Modeling the impact of environmental factors on the prevalence and risk of human echinococcosis in China
Accurate mapping of infection prevalence and risk is an essential tool to inform disease prevention and control strategies, as illustrated here for human echinococcosis in western China.
Gansu in Western China
image courtesy of pixabay – user Liruoyingdoudou2009
Human echinococcosis – distribution and impact
Echinococcosis is a worldwide widespread zoonotic disease caused by infection with larval stages of parasitic tapeworms of the genus Echinococcus.
Running WHO estimates suggest that worldwide more than one million people are infected with echinococcosis, resulting in an estimated 871,000 disability-adjusted life years (DALYs) each year. In addition to the substantial burden of disease and death associated with human echinococcosis, the treatment of livestock infections is estimated to cost more than $3 billion (USD) per year.
Treatment regimens are currently complicated and dangerous, and often require prolonged drug therapy and/or invasive surgery.
Of all the regions affected by human echinococcosis, Western China has the highest prevalence anywhere in the world, and as such, the impact on public health in this region of China is enormous, especially in rural, pastoral and economically disadvantaged areas.
The high endemicity of human echinococcosis in western China has led researchers to study the geographical and environmental conditions of the region and to question whether specific environmental factors could influence the transmission of echinococcosis to humans. . For example, a study linked the prevalence of echinococcosis to average annual rainfall, and another one found a correlation between higher altitudes and increased prevalence of echinococcosis.
Despite extensive work linking specific environmental factors to human echinococcosis, no study has yet investigated how, or if, natural environmental factors may be predictors of human echinococcosis risk.
A recent study by Jie Yin and colleagues from the College of Global Change and Earth System Science in Beijing set out to do just that, and are the first to model and predict the spatial distribution of human echinococcosis in western China.
Create and populate the model
To study the spatial distribution and environmental risk factors of human echinococcosis, researchers first selected 344 counties in western China (see study map below) for inclusion in the study. study, and retrieved county-level human echinococcosis prevalence data from local data. CDC reports and epidemiological studies (surveyed) for later comparison with the prevalence predictions made by their model.
Nine environmental factors considered as natural risk factors for echinococcosis and four seasonal indices (spring, summer, autumn and winter) were selected for the prediction, which fall into two categories, climatic and geographical:
- Temperature (T)
- Precipitation (Pre)
- Relative humidity (hr)
- Sunshine duration (sun)
- Elevation (measured as a Digital Elevation Model (DEM))

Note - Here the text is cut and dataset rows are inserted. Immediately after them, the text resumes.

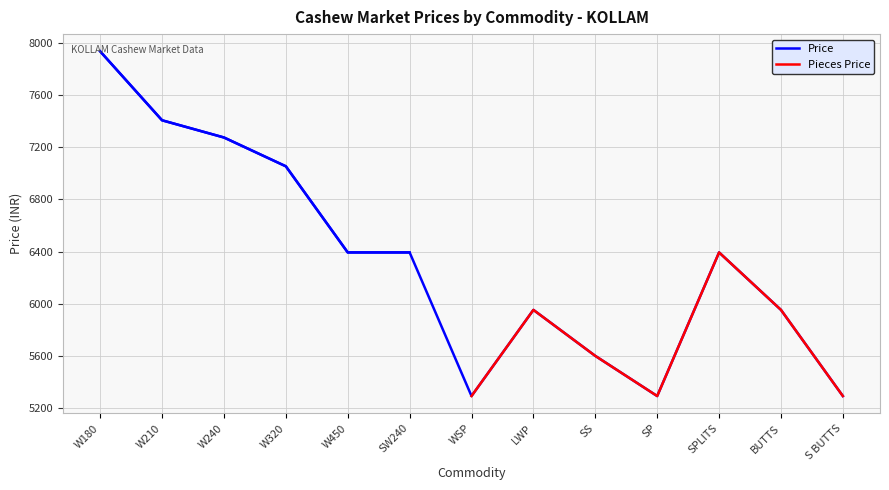

How many values are below 6393?

6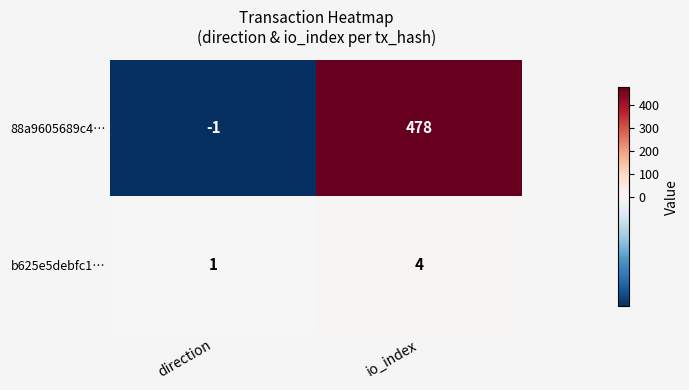

What is the difference between the b625e5debfc1… values at direction and io_index?

3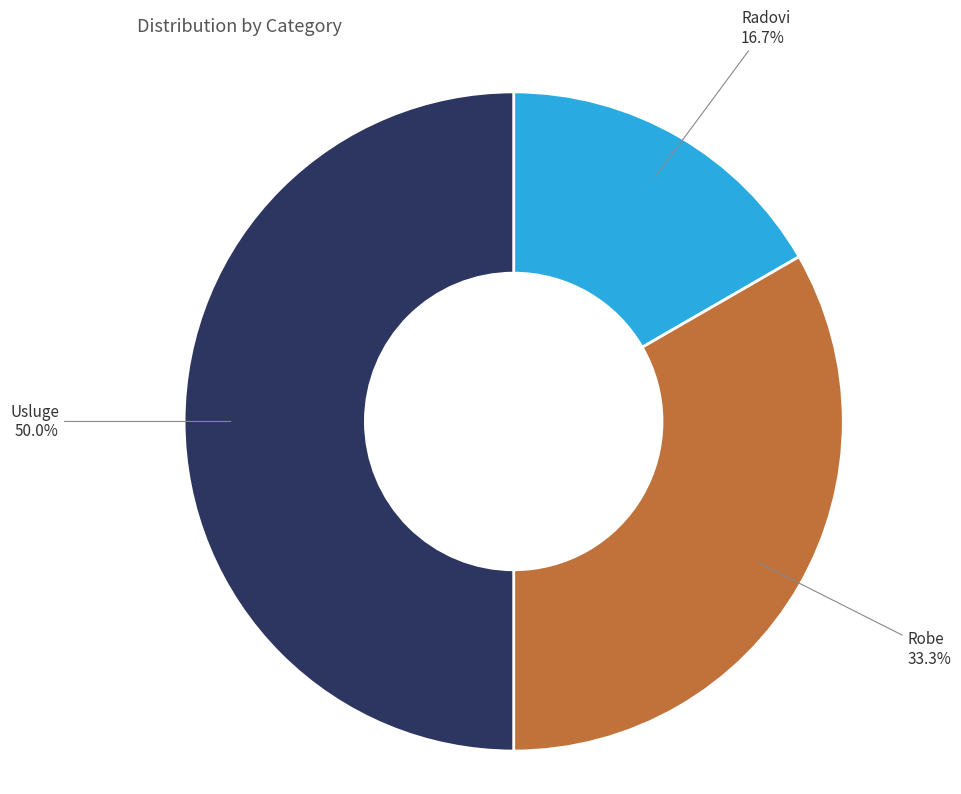

What percentage do Usluge and Robe together represent?

83.3%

- Vegetation density (measured by Normalized Difference Vegetation Index (NDVI))
- Grassland Area Ratio (GrassR)
- Forest area rate (ForestR)
- Cultivated area ratio (CultivatedR)
In order to analyze the relationship between the nine environmental factors and the prevalence of echinococcosis in each county, and to predict potential hotspots/coldspots in human prevalence, the researchers constructed a mathematical model of Structured Additive Regression (STAR) using Bayesian inference.
Overview of human echinococcus risk provided by the model
The predicted prevalence and hot/cold spot pattern for each county was generally consistent with the prevalence and hot/cold spot reported by the survey results, supporting the constructed model.
The authors note, however, that the modeled prevalence based on environmental factors was in some cases higher than the studied prevalence, suggesting that past control measures implemented in western China have been effective in reducing the prevalence. of human echinococcosis compared to what is possible given the environmental conditions.
The highly endemic areas with the highest prevalence (>2%) were almost exclusively concentrated on the Qinghai-Tibet Plateau in south/southwest China. Counties outside the Plateau region generally had a low predicted prevalence of echinococcosis (
The three identified hotspots should therefore also be located on the high-altitude Qinghai-Tibet plateau, indicating that the environmental conditions are well suited for the transmission of human echinococcosis and that prevention and control should be concentrated in this region.
Main environmental factors influencing the transmission of echinococcosis
The model also revealed that climatic and geographic factors had a significant impact on the prevalence of human echinococcosis in the region.
In particular, altitude (DEM), vegetation density (NDVI) in spring, summer precipitation (pre) and sunshine duration (sun), relative humidity (hr) in winter, GrassR and ForestR have been shown to be key environmental factors.
These factors likely influence the survival, infectivity, and successful release of Echinococcus eggs into the environment, and act as drivers of parasite transmission in western China.
This work by Jie Yin and colleagues illustrates how useful spatial epidemiological modeling is in informing real-world disease prevention and control strategies, and that it can help improve the prioritization of prevention and control measures. control and lead to a better allocation of resources where they are most needed.
The authors note that additional risk factors for human echinococcosis, such as socioeconomic circumstances, population demographics, human behavior, habitat type, and animal infection status, could further improve predictions of echinococcosis prevalence made by the model and enable its use to predict hotspots for similar diseases. Neglected tropical diseases.